# WHAT THIS TASK INVOLVES
Look at the entries below and reproduce them exactly.

# DATASET

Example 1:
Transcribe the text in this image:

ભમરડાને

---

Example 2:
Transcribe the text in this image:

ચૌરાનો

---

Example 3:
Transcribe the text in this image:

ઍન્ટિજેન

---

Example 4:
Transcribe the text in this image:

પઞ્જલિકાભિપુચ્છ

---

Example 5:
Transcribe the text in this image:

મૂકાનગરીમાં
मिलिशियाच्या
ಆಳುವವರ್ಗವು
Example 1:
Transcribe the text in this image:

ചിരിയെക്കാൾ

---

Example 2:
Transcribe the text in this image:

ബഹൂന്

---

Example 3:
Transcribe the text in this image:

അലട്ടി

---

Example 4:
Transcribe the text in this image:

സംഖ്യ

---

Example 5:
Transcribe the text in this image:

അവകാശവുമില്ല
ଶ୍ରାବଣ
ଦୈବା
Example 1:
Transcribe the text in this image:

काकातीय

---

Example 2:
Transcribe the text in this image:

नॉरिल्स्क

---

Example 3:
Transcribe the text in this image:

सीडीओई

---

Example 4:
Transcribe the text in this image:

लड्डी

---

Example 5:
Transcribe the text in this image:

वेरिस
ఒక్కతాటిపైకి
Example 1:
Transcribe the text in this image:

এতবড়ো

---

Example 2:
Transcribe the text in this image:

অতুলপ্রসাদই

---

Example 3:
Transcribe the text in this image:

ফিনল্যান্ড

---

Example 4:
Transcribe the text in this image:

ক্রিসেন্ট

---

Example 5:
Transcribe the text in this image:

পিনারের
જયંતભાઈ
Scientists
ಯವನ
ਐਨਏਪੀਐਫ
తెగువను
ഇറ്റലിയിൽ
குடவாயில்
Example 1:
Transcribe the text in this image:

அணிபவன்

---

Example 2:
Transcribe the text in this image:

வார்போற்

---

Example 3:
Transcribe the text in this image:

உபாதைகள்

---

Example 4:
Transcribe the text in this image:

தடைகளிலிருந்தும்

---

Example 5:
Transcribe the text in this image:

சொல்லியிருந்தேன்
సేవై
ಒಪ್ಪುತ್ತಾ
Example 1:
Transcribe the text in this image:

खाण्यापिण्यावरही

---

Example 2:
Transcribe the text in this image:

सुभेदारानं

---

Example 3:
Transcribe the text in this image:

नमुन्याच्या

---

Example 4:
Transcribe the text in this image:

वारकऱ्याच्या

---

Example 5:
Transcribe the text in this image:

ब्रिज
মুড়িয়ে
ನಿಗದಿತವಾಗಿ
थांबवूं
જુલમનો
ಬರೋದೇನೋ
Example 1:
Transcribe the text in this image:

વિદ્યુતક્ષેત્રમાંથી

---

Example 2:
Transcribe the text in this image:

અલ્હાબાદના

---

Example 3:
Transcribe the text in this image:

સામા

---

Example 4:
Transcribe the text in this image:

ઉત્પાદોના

# COMPLETED EXERCISE
Example 1:
Transcribe the text in this image:

ભમરડાને

---

Example 2:
Transcribe the text in this image:

ચૌરાનો

---

Example 3:
Transcribe the text in this image:

ઍન્ટિજેન

---

Example 4:
Transcribe the text in this image:

પઞ્જલિકાભિપુચ્છ

---

Example 5:
Transcribe the text in this image:

મૂકાનગરીમાં
मिलिशियाच्या
ಆಳುವವರ್ಗವು
Example 1:
Transcribe the text in this image:

ചിരിയെക്കാൾ

---

Example 2:
Transcribe the text in this image:

ബഹൂന്

---

Example 3:
Transcribe the text in this image:

അലട്ടി

---

Example 4:
Transcribe the text in this image:

സംഖ്യ

---

Example 5:
Transcribe the text in this image:

അവകാശവുമില്ല
ଶ୍ରାବଣ
ଦୈବା
Example 1:
Transcribe the text in this image:

काकातीय

---

Example 2:
Transcribe the text in this image:

नॉरिल्स्क

---

Example 3:
Transcribe the text in this image:

सीडीओई

---

Example 4:
Transcribe the text in this image:

लड्डी

---

Example 5:
Transcribe the text in this image:

वेरिस
ఒక్కతాటిపైకి
Example 1:
Transcribe the text in this image:

এতবড়ো

---

Example 2:
Transcribe the text in this image:

অতুলপ্রসাদই

---

Example 3:
Transcribe the text in this image:

ফিনল্যান্ড

---

Example 4:
Transcribe the text in this image:

ক্রিসেন্ট

---

Example 5:
Transcribe the text in this image:

পিনারের
જયંતભાઈ
Scientists
ಯವನ
ਐਨਏਪੀਐਫ
తెగువను
ഇറ്റലിയിൽ
குடவாயில்
Example 1:
Transcribe the text in this image:

அணிபவன்

---

Example 2:
Transcribe the text in this image:

வார்போற்

---

Example 3:
Transcribe the text in this image:

உபாதைகள்

---

Example 4:
Transcribe the text in this image:

தடைகளிலிருந்தும்

---

Example 5:
Transcribe the text in this image:

சொல்லியிருந்தேன்
సేవై
ಒಪ್ಪುತ್ತಾ
Example 1:
Transcribe the text in this image:

खाण्यापिण्यावरही

---

Example 2:
Transcribe the text in this image:

सुभेदारानं

---

Example 3:
Transcribe the text in this image:

नमुन्याच्या

---

Example 4:
Transcribe the text in this image:

वारकऱ्याच्या

---

Example 5:
Transcribe the text in this image:

ब्रिज
মুড়িয়ে
ನಿಗದಿತವಾಗಿ
थांबवूं
જુલમનો
ಬರೋದೇನೋ
Example 1:
Transcribe the text in this image:

વિદ્યુતક્ષેત્રમાંથી

---

Example 2:
Transcribe the text in this image:

અલ્હાબાદના

---

Example 3:
Transcribe the text in this image:

સામા

---

Example 4:
Transcribe the text in this image:

ઉત્પાદોના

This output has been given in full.